Within a program, the typical instruction mix will depend on the application. Integer math and logic operations tend to use more 16-bit instructions. Complex operations like function calls, branches, loads and stores use more 32-bit instructions.
As a general guideline, you can expect around 70% to 80% of the instructions to be 16-bit, and 20% to 30% to be 32-bit in a well optimized Cortex-M0 program. This can vary quite a bit depending on coding style and compiler optimizations.
Size Implications
The variable instruction length encoding means that Cortex-M0 code size depends on the instruction mix. As an example, consider a function with these characteristics:
- 80 instructions total
- 60 16-bit instructions = 60 bytes
- 20 32-bit instructions = 80 bytes
The total size of those 80 instructions would be:
- 60 x 2 bytes = 120 bytes (for 16-bit instructions)
- 20 x 4 bytes = 80 bytes (for 32-bit instructions)
- Total = 120 + 80 = 200 bytes
In other words, those 80 instructions would occupy 200 bytes of code memory. This is an average of 2.5 bytes per instruction.
In contrast, a fixed 32-bit encoding like ARM Thumb-1 would require 4 bytes per instruction. So those same 80 instructions would take 320 bytes (80 x 4 bytes).
This demonstrates how the variable Thumb-2 encoding provides much better code density than a fixed-length 32-bit encoding, while still retaining the benefits of 32-bit instructions.
Code Density Optimization
There are several ways to optimize code density for Cortex-M0 programs:
- Use 16-bit Thumb instructions where possible
- Avoid unnecessary function calls and stack usage
- Use conditional execution instead of branching
- Inline small functions
- Use indexed addressing modes instead of stack allocated variables
- Use compiler optimizations focused on size reduction
With careful coding and compilation, it is possible to achieve 80% or higher 16-bit instruction density for Cortex-M0 programs. This results in very compact code that maximizes utilization of the limited program memory.
Performance Impact
The variable instruction length does not impact performance very much.
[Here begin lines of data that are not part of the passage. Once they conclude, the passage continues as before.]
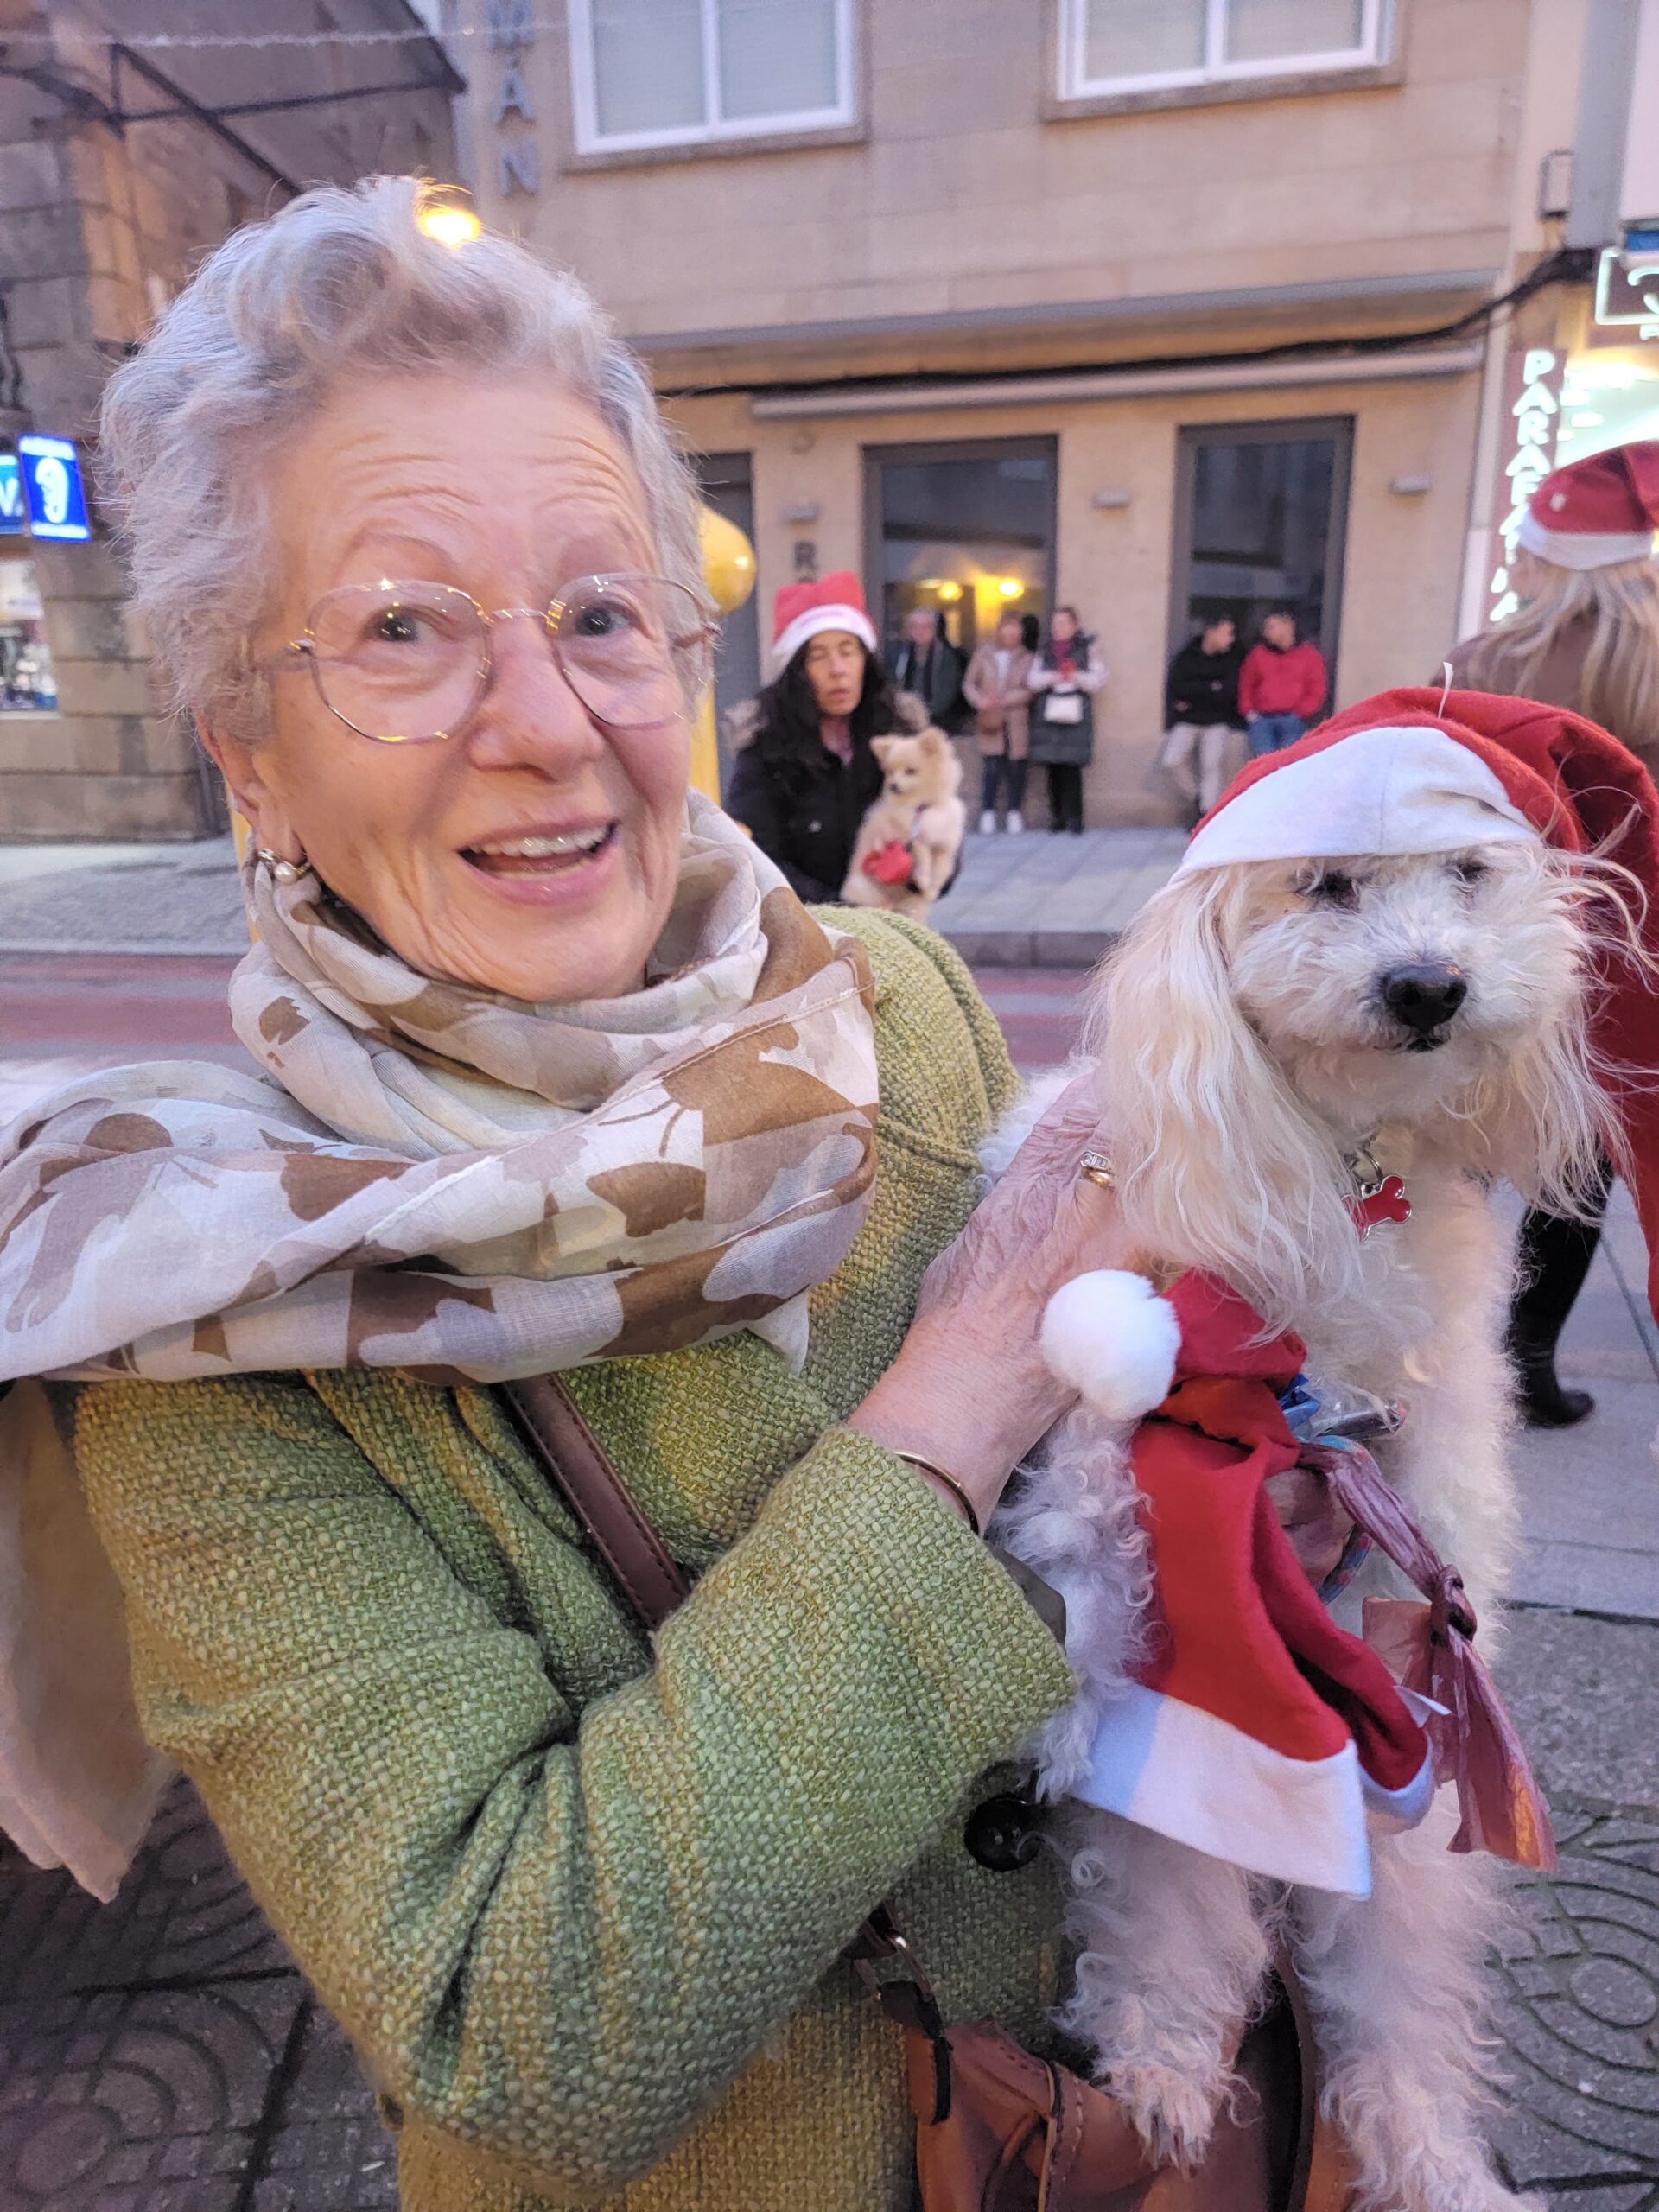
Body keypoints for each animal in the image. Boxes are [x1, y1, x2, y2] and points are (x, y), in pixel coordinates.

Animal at [841, 724, 966, 921]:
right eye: (891, 772)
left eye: (910, 771)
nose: (893, 785)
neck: (922, 807)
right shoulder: (908, 835)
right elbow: (922, 851)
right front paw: (923, 877)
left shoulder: (944, 845)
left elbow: (941, 867)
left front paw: (931, 888)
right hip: (863, 887)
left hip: (912, 906)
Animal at [990, 828, 1631, 2212]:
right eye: (1323, 883)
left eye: (1468, 872)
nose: (1428, 986)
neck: (1342, 1163)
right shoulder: (1164, 1531)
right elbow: (1161, 1842)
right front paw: (1163, 2059)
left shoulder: (1405, 1564)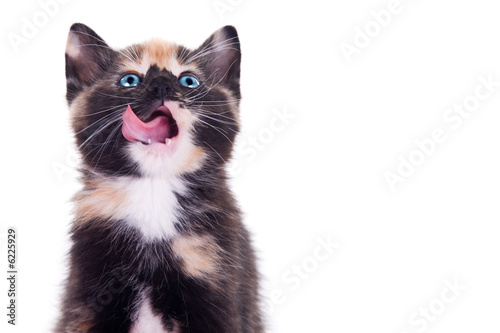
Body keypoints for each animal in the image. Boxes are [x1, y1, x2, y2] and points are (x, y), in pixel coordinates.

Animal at [55, 23, 262, 332]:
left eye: (189, 81)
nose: (162, 84)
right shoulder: (89, 296)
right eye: (130, 80)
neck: (154, 191)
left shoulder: (216, 279)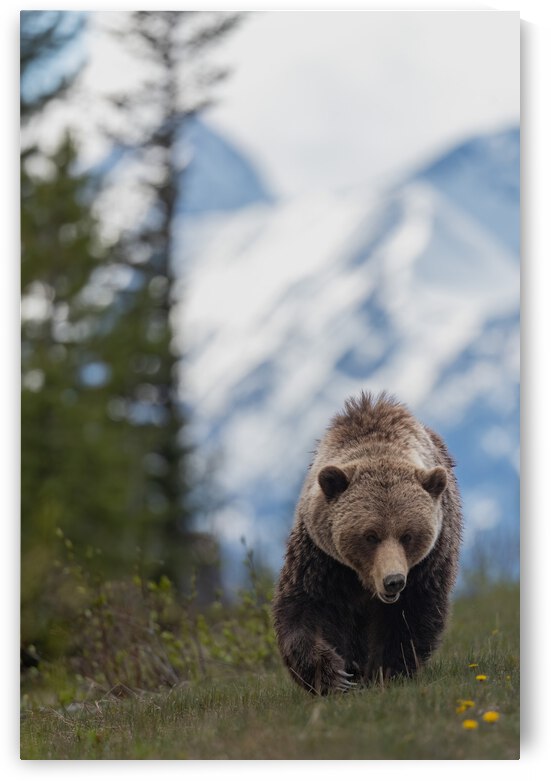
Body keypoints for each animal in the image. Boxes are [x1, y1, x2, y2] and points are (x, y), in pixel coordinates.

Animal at [272, 391, 462, 695]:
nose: (393, 580)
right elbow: (306, 607)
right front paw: (334, 676)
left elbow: (410, 616)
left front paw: (387, 672)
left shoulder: (429, 562)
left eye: (408, 535)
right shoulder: (322, 559)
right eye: (370, 535)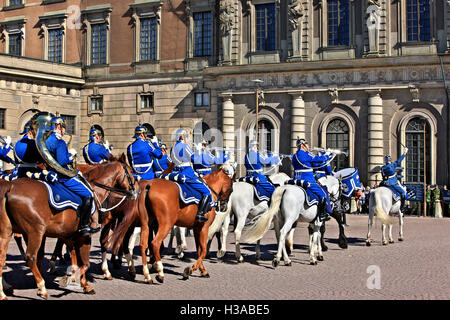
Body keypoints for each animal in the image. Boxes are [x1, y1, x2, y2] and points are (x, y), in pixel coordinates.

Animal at [0, 155, 137, 300]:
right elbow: (85, 262)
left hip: (7, 232)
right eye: (130, 172)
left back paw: (4, 291)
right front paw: (72, 279)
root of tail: (10, 187)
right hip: (35, 232)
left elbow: (77, 256)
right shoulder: (85, 236)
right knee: (30, 257)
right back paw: (41, 287)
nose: (137, 191)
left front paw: (81, 282)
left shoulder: (69, 233)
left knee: (2, 258)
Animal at [108, 166, 236, 284]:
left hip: (145, 224)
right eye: (231, 189)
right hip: (165, 224)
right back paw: (159, 273)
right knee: (154, 243)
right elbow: (203, 250)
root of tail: (148, 184)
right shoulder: (204, 228)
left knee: (141, 245)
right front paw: (190, 270)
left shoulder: (197, 228)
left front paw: (203, 270)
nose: (224, 207)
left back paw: (145, 274)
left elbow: (199, 250)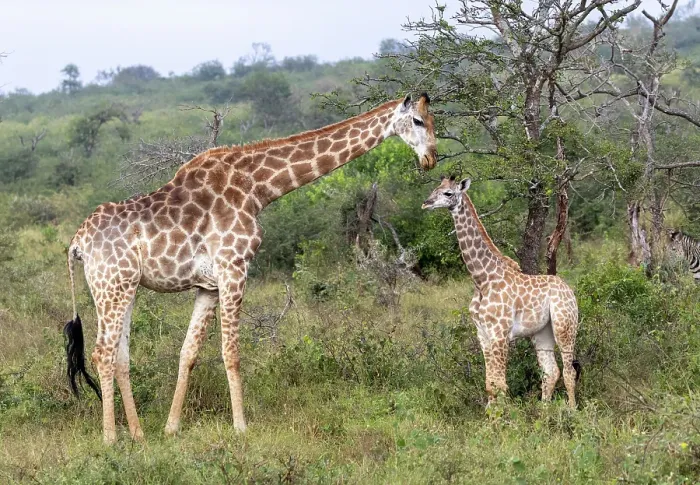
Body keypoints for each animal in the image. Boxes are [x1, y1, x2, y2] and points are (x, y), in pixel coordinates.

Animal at [64, 94, 437, 444]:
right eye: (418, 121)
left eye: (433, 120)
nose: (431, 158)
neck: (257, 187)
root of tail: (78, 242)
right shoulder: (234, 268)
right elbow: (231, 352)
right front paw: (240, 427)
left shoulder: (208, 285)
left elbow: (188, 353)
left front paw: (171, 428)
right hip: (111, 285)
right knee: (101, 353)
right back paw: (111, 438)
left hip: (124, 287)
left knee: (120, 355)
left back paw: (139, 434)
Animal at [421, 176, 580, 407]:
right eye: (435, 189)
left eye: (448, 193)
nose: (426, 203)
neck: (482, 280)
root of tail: (570, 290)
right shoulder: (483, 334)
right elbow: (490, 385)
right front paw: (490, 415)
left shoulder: (500, 334)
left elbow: (501, 386)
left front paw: (504, 417)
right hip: (541, 332)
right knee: (551, 371)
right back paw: (544, 410)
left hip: (565, 326)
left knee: (569, 372)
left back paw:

Some key points:
- 16-bit and 32-bit instructions generally execute in the same number of cycles
- The Cortex-M0 pipeline fetches both 16-bit and 32-bit instructions equally efficiently
- Branch instructions take the same number of cycles whether 16-bit or 32-bit
- The mix of instructions has little effect on CPI (cycles per instruction)
So maximizing 16-bit instructions to optimize code density does not significantly affect performance. The Cortex-M0 achieves good performance alongside excellent code density.
Conclusion
In summary, the Cortex-M0 uses a variable length Thumb-2 instruction set architecture. Most instructions are 16-bit for compact code, with 32-bit instructions available when needed. The typical instruction density is around 70% to 80% 16-bit instructions and 20% to 30% 32-bit instructions. This provides excellent code density without compromising performance.